[TASKS TO COMPLETE]:
1: Decide whether each statement agrees with the comment thread. Answer yes or no, and quote the words of the thread that settle it: (a) Yuhong Bao recommends MTA for GUI threads. (b) Erik Knowles says his apps produce printed reports in a non-GUI MTA thread. (c) Jon reports that in Windows 8 he can pin the Microsoft Help Viewer.
2: From the comment thread, copy out the passage starting with "[This article explains" and going on through "threads are STA.".

[SELECTED TEXT]:
----


  2. Joshua says:

    @John Elliott: Man that gun was pointed at the foot for a long time. Maybe MFC should be relegated to the trash heap. Oh wait, that's already been done.

  3. me says:

    I call that the win32 call/anti-call rule.  Unless explicitly called out in the docs treat it as if it can only be used on 1 thread…  Your code will thank you for it.  The subtle crashes by messing it up are quite annoying to track down…

  4. Henning Makholm says:

    "Printer driver developers have a habit of calling CoInitialize in their implementation of CreateDC" — hmm, does that imply that it is not safe to print from a thread that already belongs to the multithreaded apartment? That wasn't apparent from the documentation of CreateDC. (Nor does it seem to be stated in the general introduction to printing parts of MSDN, as far as a cursory skim goes).

  5. Joshua says:

    Microsoft will never get rid of the bad reputation from programmers until they build a stack of replacement to current COM interfaces that don't load foreign forth-party DLLs into third-party processes by default. This path is madness.

  6. Erik Knowles says:


    Bingo! I'd already tried to post a comment regarding HP's cruddy drivers but my comment disappeared. (Mmm…does this blog not like Firefox?) Anyways, post-printing, some HP drivers stupidly call COUninitialize() *regardless* of whether their COInitialize call succeeded (it will fail with RPC_E_CHANGED_MODE if COM has already been set up as multithreaded and the COM load/unload counter will not be incremented).

    Post-printing, since the driver's COInitialize() failed the COUninitialize() is unbalanced (the COM load counter is decremented without it being incremented by COInitialize) and the result is that the COM system is uninitialized by the *@#% driver. Poof, any COM objects held by your app are gone.

  7. Neil says:

    I've always wondered who to blame when an application only crashes when printing to one particular driver. (In my case I think I worked around it by launching the application from WinDbg -G -g with a saved workspace with a breakpoint on the faulting instruction that jumped over it…)

  8. Henning Makholm says:

    @Erik: I'll admit that I had to read "To close the COM library gracefully, each successful call to CoInitialize or CoInitializeEx, including those that return S_FALSE, must be balanced by a corresponding call to CoUninitialize" in the documentation carefully several times before I noticed that it is only SUCCESSFUL calls that must be balanced with CoUninitialize. It is very easy to misinterpret "including those that return S_FALSE" as "even those that fail". Bad naming for a successful return code, I think.

  9. Jon says:

    (I'll copy and paste this into the next suggestion box, but I copy it here in case you're tempted to answer it.)

    In Windows 7 I can't pin the "Microsoft Help Viewer" that comes with Visual Studio 2012 to the taskbar, and its jump list only contains a "Close" option (none of the other usual ones). I have never seen this behaviour from any other window.

    In Windows 8 I can pin it.

    So, what was wrong and what changed?

    [This article explains what was wrong and some time ago this one how you can work around it. I'm not sure what you mean by "what changed?" What changed is that you can now pin it. -Raymond]
  10. Yuhong Bao says:

    Erik Knowles: Fortunately, most GUI threads are STA.

  11. Yuhong Bao says:

    In fact, I recommend STA for GUI threads and MTA for non-GUI threads.

  12. ender says:

    Ugh, HP printer drivers. I've seen a bunch of problems because of them, weird error/crash messages, random garbage printed at set time and uninstallers that don't do anything (it's gotten bad enough that many of the recent drivers ship with programs that manually uninstall older driver versions, because the only other way is to use MS FixIt and have that remove 20-30 separate packages they install).

    @Erik: the blog will eat your comment if it's been too long between the page loaded and you pressing Post – best to copy the comment to clipboard, refresh the page and then post it.

  13. Erik Knowles says:

    Yohong Bao: Unfortunately, our apps generate printed reports in the background… in a non-gui MTA thread.

  14. 640k says:

    Can someone PLEASE increase the session time-out for posting on this blog?

----

[DATASET]:

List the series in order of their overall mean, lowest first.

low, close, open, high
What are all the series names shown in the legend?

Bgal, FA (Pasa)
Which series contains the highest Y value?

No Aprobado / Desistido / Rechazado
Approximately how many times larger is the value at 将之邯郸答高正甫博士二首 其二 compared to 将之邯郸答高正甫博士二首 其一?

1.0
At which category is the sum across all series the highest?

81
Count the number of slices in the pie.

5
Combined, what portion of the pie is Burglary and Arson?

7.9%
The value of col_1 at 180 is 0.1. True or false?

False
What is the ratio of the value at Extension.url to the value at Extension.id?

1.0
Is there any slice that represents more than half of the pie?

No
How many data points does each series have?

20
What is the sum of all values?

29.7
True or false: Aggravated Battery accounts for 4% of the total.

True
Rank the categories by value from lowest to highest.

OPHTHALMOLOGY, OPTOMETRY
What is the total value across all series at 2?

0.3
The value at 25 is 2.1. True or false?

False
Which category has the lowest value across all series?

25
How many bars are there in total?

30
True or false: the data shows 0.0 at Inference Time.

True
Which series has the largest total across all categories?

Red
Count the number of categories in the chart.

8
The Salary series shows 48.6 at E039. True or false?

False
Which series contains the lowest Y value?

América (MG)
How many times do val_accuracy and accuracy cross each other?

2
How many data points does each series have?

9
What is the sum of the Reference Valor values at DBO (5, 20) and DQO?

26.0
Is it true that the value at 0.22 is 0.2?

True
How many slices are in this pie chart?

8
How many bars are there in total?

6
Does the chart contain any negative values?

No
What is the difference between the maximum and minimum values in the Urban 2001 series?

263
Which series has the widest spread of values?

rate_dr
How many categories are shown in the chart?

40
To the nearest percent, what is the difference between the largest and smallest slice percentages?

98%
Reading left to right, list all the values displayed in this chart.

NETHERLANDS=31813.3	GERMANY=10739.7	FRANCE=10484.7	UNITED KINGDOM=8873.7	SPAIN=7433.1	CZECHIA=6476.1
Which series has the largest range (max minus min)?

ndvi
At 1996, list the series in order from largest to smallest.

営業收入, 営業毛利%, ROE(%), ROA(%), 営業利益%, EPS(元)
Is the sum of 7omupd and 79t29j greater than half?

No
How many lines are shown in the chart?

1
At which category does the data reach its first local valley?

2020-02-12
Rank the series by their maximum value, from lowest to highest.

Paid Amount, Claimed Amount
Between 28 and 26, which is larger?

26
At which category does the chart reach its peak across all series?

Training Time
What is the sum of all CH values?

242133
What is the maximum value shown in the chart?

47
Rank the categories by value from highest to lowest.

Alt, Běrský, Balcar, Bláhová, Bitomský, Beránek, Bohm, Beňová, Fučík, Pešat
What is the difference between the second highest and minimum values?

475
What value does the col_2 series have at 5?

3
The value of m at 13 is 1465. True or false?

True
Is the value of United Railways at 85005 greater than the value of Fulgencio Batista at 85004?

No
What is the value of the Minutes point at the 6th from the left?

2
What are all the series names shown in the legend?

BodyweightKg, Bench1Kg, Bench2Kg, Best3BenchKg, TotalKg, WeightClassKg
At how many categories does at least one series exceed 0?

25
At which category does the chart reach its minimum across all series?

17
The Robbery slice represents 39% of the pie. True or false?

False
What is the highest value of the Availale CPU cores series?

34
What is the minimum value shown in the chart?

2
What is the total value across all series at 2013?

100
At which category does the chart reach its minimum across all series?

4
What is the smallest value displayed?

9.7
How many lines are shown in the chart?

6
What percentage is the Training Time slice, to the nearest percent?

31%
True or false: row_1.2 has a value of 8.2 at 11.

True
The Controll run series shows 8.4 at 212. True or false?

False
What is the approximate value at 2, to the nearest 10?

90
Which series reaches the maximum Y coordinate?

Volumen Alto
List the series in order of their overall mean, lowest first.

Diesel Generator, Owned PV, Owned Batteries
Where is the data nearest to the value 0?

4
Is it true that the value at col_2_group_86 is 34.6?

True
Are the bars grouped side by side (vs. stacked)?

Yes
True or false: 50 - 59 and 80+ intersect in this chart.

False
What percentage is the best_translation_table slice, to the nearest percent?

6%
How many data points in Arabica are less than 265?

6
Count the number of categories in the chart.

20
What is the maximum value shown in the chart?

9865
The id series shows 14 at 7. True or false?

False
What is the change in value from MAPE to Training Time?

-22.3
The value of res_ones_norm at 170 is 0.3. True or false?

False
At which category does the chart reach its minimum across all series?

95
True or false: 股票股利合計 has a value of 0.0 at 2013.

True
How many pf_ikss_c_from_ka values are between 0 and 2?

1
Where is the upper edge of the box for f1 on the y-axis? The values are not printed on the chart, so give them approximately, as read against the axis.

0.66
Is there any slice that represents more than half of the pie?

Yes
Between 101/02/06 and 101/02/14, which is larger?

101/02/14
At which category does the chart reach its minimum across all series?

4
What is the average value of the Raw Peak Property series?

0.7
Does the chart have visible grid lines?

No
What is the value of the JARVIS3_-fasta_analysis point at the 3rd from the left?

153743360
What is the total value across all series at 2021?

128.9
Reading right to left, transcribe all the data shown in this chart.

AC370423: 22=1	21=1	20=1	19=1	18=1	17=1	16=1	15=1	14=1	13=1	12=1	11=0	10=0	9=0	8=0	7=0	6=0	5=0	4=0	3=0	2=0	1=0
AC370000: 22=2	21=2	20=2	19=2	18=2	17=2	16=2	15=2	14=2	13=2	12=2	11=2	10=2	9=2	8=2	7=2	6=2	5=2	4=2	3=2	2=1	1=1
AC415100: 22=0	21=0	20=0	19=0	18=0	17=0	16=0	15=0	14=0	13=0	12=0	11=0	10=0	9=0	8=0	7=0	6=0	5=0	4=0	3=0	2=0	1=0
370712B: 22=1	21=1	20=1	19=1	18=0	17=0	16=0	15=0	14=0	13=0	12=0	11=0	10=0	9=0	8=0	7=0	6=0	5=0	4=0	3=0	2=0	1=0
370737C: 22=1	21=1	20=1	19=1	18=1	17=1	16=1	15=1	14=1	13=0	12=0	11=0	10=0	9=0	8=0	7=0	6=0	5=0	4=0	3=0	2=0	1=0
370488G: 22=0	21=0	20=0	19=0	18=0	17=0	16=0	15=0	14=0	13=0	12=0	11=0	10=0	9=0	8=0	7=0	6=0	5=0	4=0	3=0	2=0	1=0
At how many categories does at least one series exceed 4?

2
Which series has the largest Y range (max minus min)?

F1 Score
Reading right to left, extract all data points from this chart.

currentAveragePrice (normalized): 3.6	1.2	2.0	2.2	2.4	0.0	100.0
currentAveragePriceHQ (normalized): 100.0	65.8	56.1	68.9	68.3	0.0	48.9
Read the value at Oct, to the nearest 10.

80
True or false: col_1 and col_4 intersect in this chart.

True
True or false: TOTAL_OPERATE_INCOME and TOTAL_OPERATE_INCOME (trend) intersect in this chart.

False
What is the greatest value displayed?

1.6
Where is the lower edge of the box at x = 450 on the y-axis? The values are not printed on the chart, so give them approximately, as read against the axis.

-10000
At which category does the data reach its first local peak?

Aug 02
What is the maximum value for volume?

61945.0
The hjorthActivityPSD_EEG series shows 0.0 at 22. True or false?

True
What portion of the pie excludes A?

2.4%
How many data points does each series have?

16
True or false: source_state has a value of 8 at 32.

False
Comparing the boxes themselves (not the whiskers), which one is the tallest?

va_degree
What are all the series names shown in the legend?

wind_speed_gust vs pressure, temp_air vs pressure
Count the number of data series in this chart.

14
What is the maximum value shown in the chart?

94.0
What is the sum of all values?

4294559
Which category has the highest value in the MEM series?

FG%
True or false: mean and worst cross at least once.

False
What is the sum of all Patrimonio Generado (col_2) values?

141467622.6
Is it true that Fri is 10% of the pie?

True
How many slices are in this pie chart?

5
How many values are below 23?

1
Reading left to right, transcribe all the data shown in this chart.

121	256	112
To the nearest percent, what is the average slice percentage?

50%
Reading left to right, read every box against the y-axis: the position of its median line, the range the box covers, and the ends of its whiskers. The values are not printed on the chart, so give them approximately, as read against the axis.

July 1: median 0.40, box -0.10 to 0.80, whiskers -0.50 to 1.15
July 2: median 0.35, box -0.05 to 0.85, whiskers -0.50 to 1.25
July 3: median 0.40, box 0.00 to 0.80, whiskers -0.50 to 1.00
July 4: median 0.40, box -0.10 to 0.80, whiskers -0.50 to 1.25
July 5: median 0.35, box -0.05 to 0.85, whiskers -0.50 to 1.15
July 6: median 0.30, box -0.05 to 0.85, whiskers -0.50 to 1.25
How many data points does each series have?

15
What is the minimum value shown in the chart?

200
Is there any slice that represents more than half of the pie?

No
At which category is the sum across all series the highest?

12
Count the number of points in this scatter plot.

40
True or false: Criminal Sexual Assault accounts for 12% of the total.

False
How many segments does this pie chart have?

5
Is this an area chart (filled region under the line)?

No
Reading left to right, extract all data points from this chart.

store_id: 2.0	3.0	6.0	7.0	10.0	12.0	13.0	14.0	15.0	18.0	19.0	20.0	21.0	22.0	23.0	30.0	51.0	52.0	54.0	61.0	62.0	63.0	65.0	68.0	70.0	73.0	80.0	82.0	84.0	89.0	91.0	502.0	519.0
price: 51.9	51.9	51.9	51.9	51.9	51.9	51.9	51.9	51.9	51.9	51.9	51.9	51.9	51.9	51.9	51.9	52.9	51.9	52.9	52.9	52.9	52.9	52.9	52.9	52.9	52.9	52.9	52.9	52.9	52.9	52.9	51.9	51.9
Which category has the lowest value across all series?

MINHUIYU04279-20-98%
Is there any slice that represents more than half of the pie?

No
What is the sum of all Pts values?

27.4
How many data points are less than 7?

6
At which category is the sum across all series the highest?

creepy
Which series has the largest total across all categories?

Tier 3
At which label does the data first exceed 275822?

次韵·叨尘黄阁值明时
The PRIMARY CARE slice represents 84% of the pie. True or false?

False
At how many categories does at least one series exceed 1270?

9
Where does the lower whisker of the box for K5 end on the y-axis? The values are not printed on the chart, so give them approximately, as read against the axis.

----

[RESULTS IN ORDER]:
1:
(a) No: "I recommend STA for GUI threads and MTA for non-GUI threads."
(b) Yes: "our apps generate printed reports in the background… in a non-gui MTA thread."
(c) Yes: "In Windows 8 I can pin it."

2:
[This article explains what was wrong and some time ago this one how you can work around it. I'm not sure what you mean by "what changed?" What changed is that you can now pin it. -Raymond]
  10. Yuhong Bao says:

    Erik Knowles: Fortunately, most GUI threads are STA.